About this task | Please quote the passage on fitting methods below, between "Fitting methods" and "number of parameters.", inclusive.

Source extract |
----
Fitting methods

The difficulty in finding a real and reasonable solution to the fitting of data can be made easier by choosing the right fitting method. Different methods will converge differently. The goal is to minimize the sum of residuals $r_i = r(q_i,R_i,\sigma_i;\mathbf{a})$ , with respect to a set of parameters $\mathbf{a}=[a_1, a_2, \ldots]$ , which define the layered structure. The function to be minimized is given by,

$\begin{eqnarray*} \chi^2 &=& \frac{1}{n-p} \left( \sum_{i}^{\mathrm{up}} r_i^2(q_i,R_i,\sigma_i;\mathbf{a}) \right) \\ r_i &=& \frac{R(q_i;\mathbf{a}) - R_i}{\sigma_i} \end{eqnarray*}$

where the sum is over the data points $(q_i,R_i,\sigma_i)$ , $n$ is the number of data points, and $p$ the total number of parameters.
----
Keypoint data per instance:
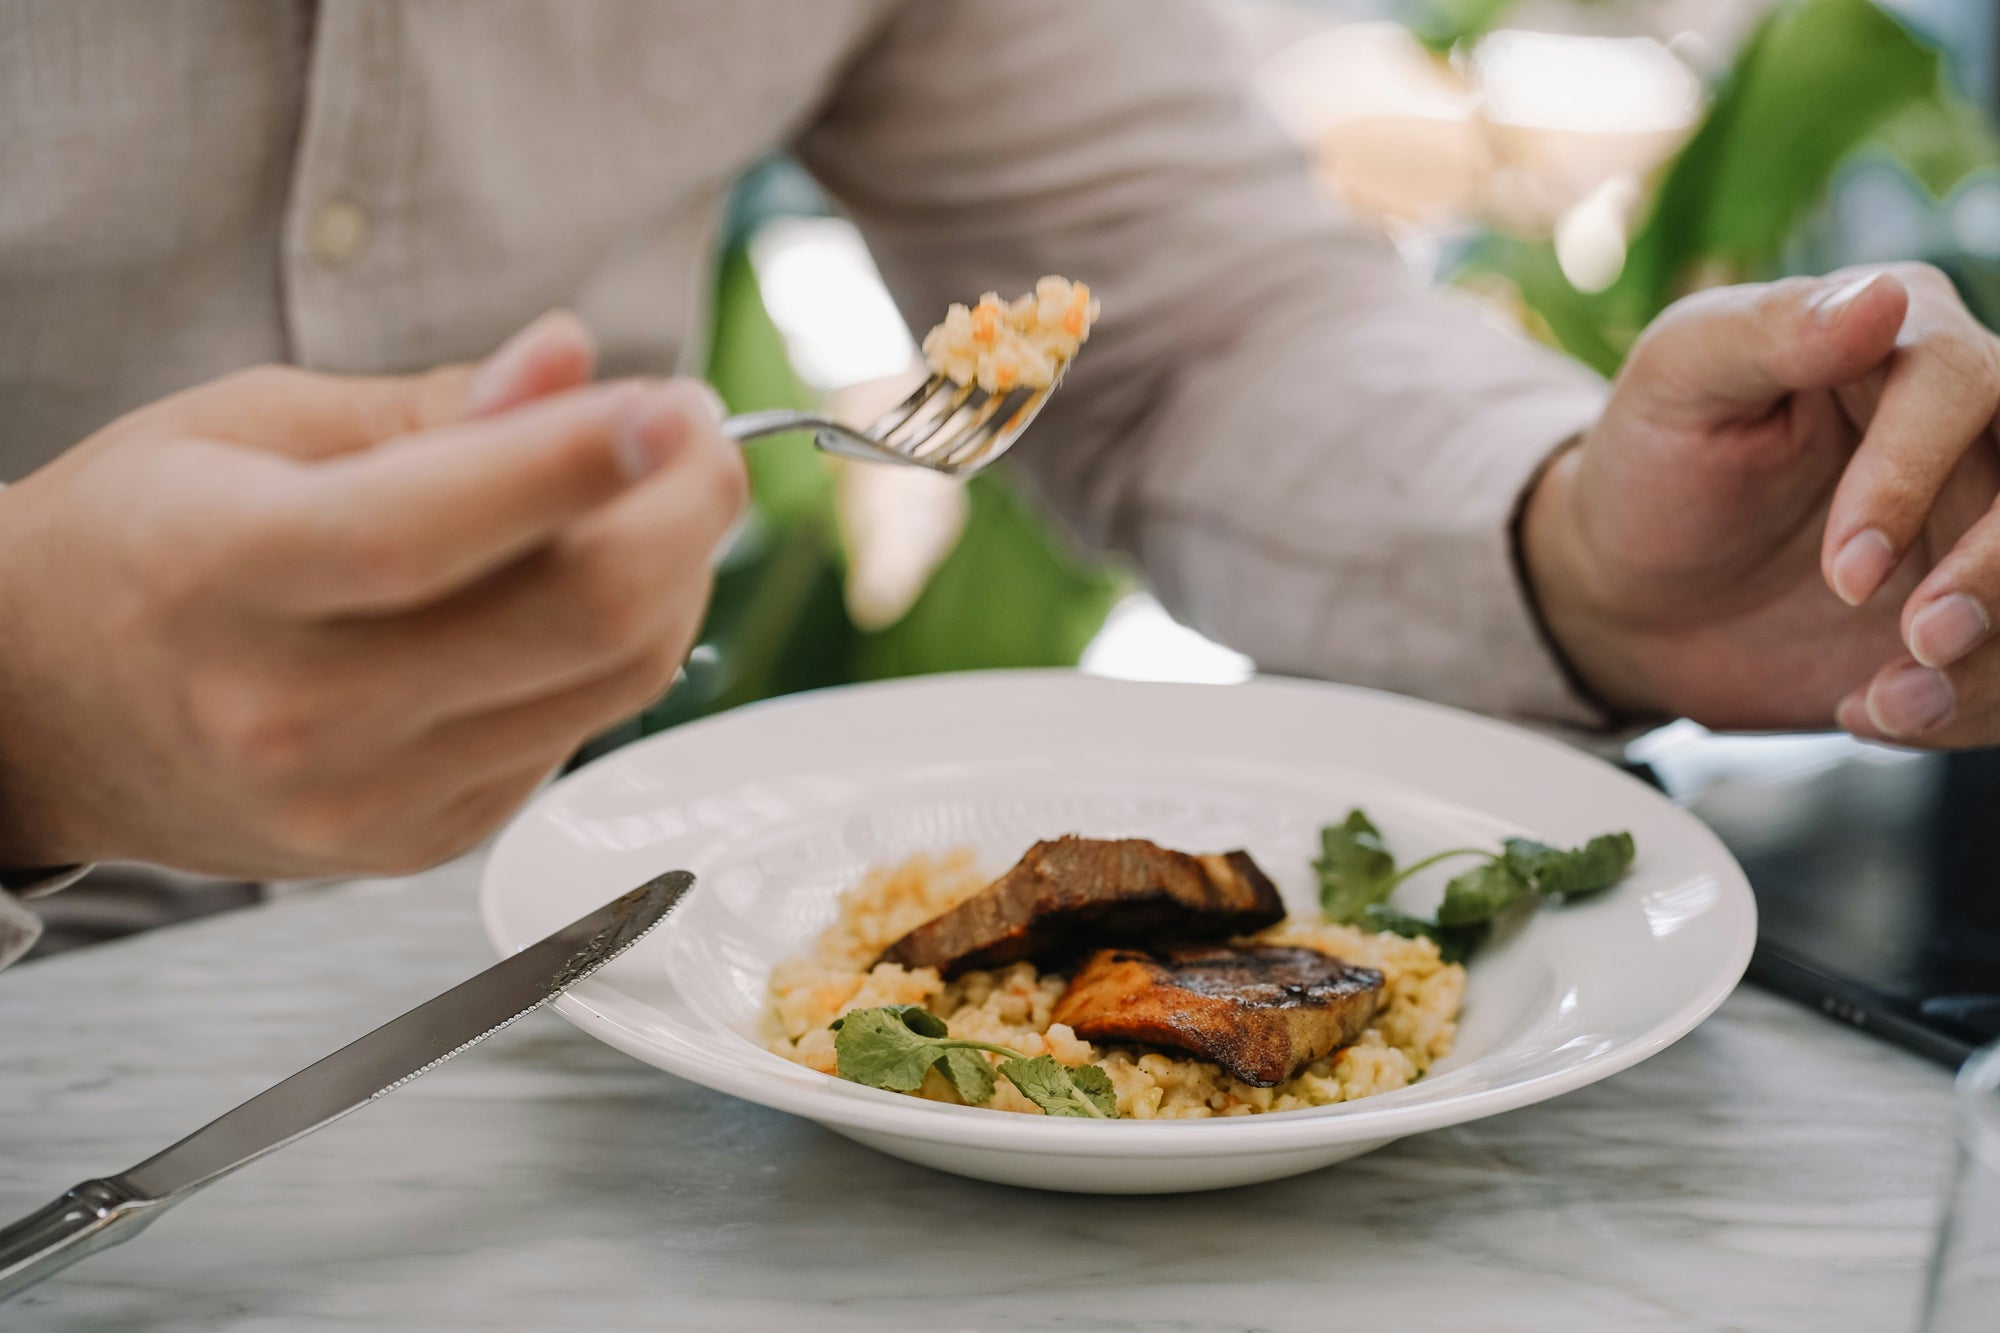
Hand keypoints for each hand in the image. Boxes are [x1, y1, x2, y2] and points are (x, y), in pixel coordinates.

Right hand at [0, 314, 746, 875]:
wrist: (51, 713)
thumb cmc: (143, 541)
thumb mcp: (249, 426)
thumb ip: (430, 406)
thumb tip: (573, 363)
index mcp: (225, 577)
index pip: (430, 529)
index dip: (577, 463)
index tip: (672, 403)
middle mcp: (299, 713)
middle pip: (575, 621)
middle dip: (686, 510)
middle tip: (696, 434)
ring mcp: (370, 799)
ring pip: (615, 678)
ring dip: (675, 572)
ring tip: (654, 493)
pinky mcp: (428, 839)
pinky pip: (582, 728)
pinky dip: (617, 645)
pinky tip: (584, 584)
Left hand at [1523, 263, 1999, 744]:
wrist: (1628, 586)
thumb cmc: (1653, 461)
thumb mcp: (1678, 379)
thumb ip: (1770, 332)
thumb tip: (1882, 296)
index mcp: (1906, 342)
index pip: (1964, 385)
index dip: (1913, 480)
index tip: (1845, 572)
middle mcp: (1974, 428)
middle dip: (1995, 575)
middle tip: (1921, 641)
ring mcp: (1981, 526)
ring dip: (1989, 662)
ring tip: (1887, 704)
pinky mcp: (1975, 614)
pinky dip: (1963, 708)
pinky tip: (1875, 712)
----
Final answer |
Fitting methods

The difficulty in finding a real and reasonable solution to the fitting of data can be made easier by choosing the right fitting method. Different methods will converge differently. The goal is to minimize the sum of residuals $r_i = r(q_i,R_i,\sigma_i;\mathbf{a})$ , with respect to a set of parameters $\mathbf{a}=[a_1, a_2, \ldots]$ , which define the layered structure. The function to be minimized is given by,

$\begin{eqnarray*} \chi^2 &=& \frac{1}{n-p} \left( \sum_{i}^{\mathrm{up}} r_i^2(q_i,R_i,\sigma_i;\mathbf{a}) \right) \\ r_i &=& \frac{R(q_i;\mathbf{a}) - R_i}{\sigma_i} \end{eqnarray*}$

where the sum is over the data points $(q_i,R_i,\sigma_i)$ , $n$ is the number of data points, and $p$ the total number of parameters.